- _Task objective_: Restate word for word the lines of the material below, from the line with "NOTICIAS DEL DÓLAR HOY" to the line with "las misiones espaciales, y el avance continuo", both lines included, and no others.

- _Available data_:
********

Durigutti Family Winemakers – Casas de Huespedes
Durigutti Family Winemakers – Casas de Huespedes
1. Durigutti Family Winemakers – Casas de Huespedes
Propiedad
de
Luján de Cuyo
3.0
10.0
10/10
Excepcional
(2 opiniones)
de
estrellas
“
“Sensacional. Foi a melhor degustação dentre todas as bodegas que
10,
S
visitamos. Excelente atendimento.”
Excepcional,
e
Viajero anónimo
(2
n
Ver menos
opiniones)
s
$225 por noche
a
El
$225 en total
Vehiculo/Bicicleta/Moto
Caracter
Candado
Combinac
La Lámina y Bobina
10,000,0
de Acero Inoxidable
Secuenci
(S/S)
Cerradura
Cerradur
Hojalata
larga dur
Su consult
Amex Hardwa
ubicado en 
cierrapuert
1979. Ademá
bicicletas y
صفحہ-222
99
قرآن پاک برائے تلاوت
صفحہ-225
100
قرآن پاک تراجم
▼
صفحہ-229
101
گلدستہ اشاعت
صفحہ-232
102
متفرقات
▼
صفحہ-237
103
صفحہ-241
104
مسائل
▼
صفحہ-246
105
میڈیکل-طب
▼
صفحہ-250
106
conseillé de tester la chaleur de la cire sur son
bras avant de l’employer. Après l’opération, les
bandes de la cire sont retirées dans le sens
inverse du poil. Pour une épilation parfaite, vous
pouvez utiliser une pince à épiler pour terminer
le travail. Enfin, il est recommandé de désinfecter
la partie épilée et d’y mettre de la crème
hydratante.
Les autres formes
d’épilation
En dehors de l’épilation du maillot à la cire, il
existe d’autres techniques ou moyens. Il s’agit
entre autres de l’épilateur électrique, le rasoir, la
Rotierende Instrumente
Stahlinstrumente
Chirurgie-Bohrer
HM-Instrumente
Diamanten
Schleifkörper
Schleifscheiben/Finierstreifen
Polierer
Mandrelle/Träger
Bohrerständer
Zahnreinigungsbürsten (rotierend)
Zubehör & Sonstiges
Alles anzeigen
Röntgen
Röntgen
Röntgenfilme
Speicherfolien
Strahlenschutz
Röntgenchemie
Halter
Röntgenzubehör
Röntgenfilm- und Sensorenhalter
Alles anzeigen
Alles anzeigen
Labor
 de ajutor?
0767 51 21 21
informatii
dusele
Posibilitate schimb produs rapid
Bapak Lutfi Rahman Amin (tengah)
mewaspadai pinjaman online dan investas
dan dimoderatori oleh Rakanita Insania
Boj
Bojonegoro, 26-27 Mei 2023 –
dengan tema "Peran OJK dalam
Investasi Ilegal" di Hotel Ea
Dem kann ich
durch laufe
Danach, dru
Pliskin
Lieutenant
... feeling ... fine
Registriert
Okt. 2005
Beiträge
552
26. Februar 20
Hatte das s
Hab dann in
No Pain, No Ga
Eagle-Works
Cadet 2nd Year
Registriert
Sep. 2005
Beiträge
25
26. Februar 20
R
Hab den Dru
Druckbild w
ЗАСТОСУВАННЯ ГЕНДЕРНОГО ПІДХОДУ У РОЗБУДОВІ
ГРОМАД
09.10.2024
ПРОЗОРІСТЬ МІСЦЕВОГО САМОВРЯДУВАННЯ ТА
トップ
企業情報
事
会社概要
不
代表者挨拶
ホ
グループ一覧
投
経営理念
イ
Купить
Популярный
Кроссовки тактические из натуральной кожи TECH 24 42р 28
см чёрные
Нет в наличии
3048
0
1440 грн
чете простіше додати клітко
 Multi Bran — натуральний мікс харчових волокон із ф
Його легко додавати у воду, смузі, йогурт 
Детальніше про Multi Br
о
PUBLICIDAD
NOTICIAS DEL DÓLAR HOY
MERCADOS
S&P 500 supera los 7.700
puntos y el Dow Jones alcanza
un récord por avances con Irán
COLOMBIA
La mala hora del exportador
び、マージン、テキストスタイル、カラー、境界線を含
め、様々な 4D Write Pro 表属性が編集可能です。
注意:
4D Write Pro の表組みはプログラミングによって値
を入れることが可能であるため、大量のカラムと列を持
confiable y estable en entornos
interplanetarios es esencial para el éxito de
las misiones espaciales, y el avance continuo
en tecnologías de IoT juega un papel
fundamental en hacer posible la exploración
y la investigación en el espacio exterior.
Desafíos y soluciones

********

- _Response box_:
NOTICIAS DEL DÓLAR HOY
MERCADOS
S&P 500 supera los 7.700
puntos y el Dow Jones alcanza
un récord por avances con Irán
COLOMBIA
La mala hora del exportador
び、マージン、テキストスタイル、カラー、境界線を含
め、様々な 4D Write Pro 表属性が編集可能です。
注意:
4D Write Pro の表組みはプログラミングによって値
を入れることが可能であるため、大量のカラムと列を持
confiable y estable en entornos
interplanetarios es esencial para el éxito de
las misiones espaciales, y el avance continuo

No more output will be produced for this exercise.